• _EXERCISE_
Output only the lines below that start at the line containing "91 160 1336.1" and end at the line containing "311 316 638.5", with both ends kept.

==== DATA SUPPLIED

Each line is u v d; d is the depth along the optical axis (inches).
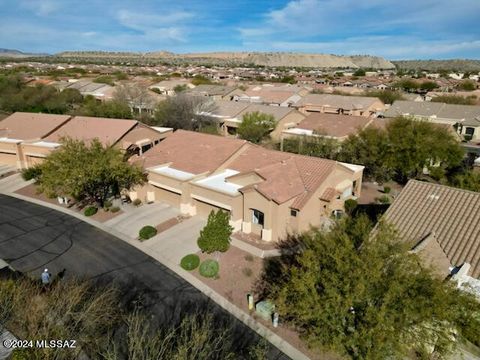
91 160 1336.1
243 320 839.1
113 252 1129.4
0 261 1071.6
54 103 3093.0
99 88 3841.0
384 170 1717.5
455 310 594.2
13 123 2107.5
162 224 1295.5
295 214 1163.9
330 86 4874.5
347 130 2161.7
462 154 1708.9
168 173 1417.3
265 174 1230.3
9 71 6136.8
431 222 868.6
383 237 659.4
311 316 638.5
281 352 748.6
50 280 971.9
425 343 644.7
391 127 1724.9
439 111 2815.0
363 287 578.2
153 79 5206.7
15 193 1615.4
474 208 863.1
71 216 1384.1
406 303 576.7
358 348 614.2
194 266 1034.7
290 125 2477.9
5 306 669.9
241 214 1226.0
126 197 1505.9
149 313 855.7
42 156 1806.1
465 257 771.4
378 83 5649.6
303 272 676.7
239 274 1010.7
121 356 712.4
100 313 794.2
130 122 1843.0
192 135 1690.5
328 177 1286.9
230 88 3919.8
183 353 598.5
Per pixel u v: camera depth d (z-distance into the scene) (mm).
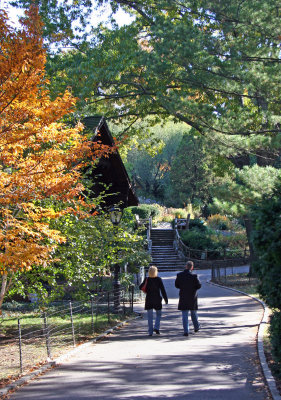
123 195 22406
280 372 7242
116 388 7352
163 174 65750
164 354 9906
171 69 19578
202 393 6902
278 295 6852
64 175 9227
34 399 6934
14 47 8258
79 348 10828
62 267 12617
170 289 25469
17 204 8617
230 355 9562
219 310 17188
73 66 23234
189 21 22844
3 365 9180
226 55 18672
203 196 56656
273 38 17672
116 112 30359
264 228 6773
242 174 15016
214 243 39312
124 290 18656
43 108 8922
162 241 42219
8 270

========

• _SOLUTION FOR THIS EXERCISE_
91 160 1336.1
243 320 839.1
113 252 1129.4
0 261 1071.6
54 103 3093.0
99 88 3841.0
384 170 1717.5
455 310 594.2
13 123 2107.5
162 224 1295.5
295 214 1163.9
330 86 4874.5
347 130 2161.7
462 154 1708.9
168 173 1417.3
265 174 1230.3
9 71 6136.8
431 222 868.6
383 237 659.4
311 316 638.5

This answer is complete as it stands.